■ TEXT FOR ANALYSIS

Have you ever met anybody that did keep quiet about wanting more than fun?

In my experience people that want "more than that" tend to shout it from the rooftops, view their desire for "more" as some sort of holy scripture that makes them better than those dirty filthy people that just slut around playing others.

It's all over their dating profiles "looking for: relationship, not into ONS, not looking for FWB, no players, looking for something serious, want something lasting, looking for my soulmate, if you're just looking for fun/hang out/sex move on."

I don't think I've ever met someone that ever said "I first contact people looking for FWB just in case they are lying about it and really want something serious," or read in a profile, "if you're married, contact me, because I know you can commit to marriage and I'm looking for long term, but am happy to have an affair until you commit to me."


IME the people that want "more than that" and do end up dating for "fun" are really people that only want fun, but they don't want the labels accorded to people that only want fun, they want the image that they're "good" and "normal" and looking for a "normal" and secure relationship.

They say that they don't want a commitment and aren't going to give you one, so where's the problem in dating them until something better comes along?

Same reason once you graduate high school or college you don't take kindergarten refresher courses.
You end up retarding your abilities, especially in terms of communication, learning bad habits, and eventually the only type of people you can communicate with are the type you thought you wanted to avoid.

A better analogy would be to borrow from the technology thread.
Some people have wonderful interpersonal communication skills.
But if you then get them to do nothing but interact via text, IM, email, forums, impersonal methods of communication, that eventually becomes what they are most familiar with, overwriting their ability to effectively communicate on an interpersonal level.

No different with relationships. If you want more, then you should keep striving for more in your relationships. If you settle for what's good for the short term, right now, eventually that's what you'll always end up with.

Especially since everyone has a shelf life of mating desirability, and the longer you put it off, the more your dating pool shrinks, the more it exacerbates your routine of settling for right now.

No different than being married for 40 years and then trying to date again.
No different than focusing solely on your career, never dating, and then trying to date at 60.
No different than eating nothing but McDonald's for days, weeks, months, years, waiting for nutrition to come find you.

If you want more, go for more. Anything less you are hurting yourself.

That's the "problem" in short term dating until something better comes along. It becomes your norm.

Is this really being deceitful?

Maybe.
Usually it's self deception on what someone "really" wants.
Lots of people think they want their soul mate, something long term, but they don't, they just want a secure means of selfish social relationship gratification. They want the freedom to do whomever, whenever, that gives them the biggest high...they just don't want to be judged the same as the type of people that just kinda hang out and fool around promiscuously.






TawtStrat's photo
Thu 09/24/15 01:19 PM
I don't know about that. Like I said, they could just not be someone that you would want to settle down with because they're not really what you're looking for in a partner but you get on as friends and like the benefits. Of course there are people that want more than casual sex but do it because they're sexually frustrated or a bit lonely. You could spend years looking for a serious relationship and maybe never get it. Do you have to put that search off while you've got a **** buddy?

■ DATA EXTRACTS
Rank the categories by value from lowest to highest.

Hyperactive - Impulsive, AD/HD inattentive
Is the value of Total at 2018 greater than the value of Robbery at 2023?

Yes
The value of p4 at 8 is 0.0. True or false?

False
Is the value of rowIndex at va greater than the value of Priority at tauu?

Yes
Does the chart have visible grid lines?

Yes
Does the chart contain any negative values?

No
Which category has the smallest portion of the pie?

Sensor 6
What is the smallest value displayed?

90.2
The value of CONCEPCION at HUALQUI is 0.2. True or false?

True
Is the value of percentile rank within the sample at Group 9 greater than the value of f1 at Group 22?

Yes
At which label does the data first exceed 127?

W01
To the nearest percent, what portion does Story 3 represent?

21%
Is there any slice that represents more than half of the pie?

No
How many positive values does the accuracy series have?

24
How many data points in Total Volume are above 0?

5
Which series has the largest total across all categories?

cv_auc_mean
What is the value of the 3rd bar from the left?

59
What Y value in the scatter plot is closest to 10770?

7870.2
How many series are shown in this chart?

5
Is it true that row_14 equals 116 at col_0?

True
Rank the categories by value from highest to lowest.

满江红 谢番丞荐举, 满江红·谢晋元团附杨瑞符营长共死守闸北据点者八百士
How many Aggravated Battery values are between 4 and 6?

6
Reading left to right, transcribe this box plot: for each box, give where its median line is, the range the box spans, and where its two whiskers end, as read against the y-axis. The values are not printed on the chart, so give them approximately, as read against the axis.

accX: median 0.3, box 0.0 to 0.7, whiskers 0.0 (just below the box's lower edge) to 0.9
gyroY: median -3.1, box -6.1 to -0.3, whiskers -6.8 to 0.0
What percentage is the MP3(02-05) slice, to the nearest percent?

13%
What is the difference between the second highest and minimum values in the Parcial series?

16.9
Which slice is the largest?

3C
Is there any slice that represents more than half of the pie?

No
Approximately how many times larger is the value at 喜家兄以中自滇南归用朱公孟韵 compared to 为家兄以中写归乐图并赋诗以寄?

■ TASK TO CARRY OUT
Answer these about the text on dating for fun versus wanting more:
1. Which impersonal methods of communication are listed?
2. What food is named in the comparison about waiting for nutrition to come find you?
3. In the reply dated Thu 09/24/15, what two reasons are given for why people who want more than casual sex might do it anyway?

■ TASK SOLUTION
1. Text, IM, email and forums.
2. McDonald's.
3. They are sexually frustrated or a bit lonely.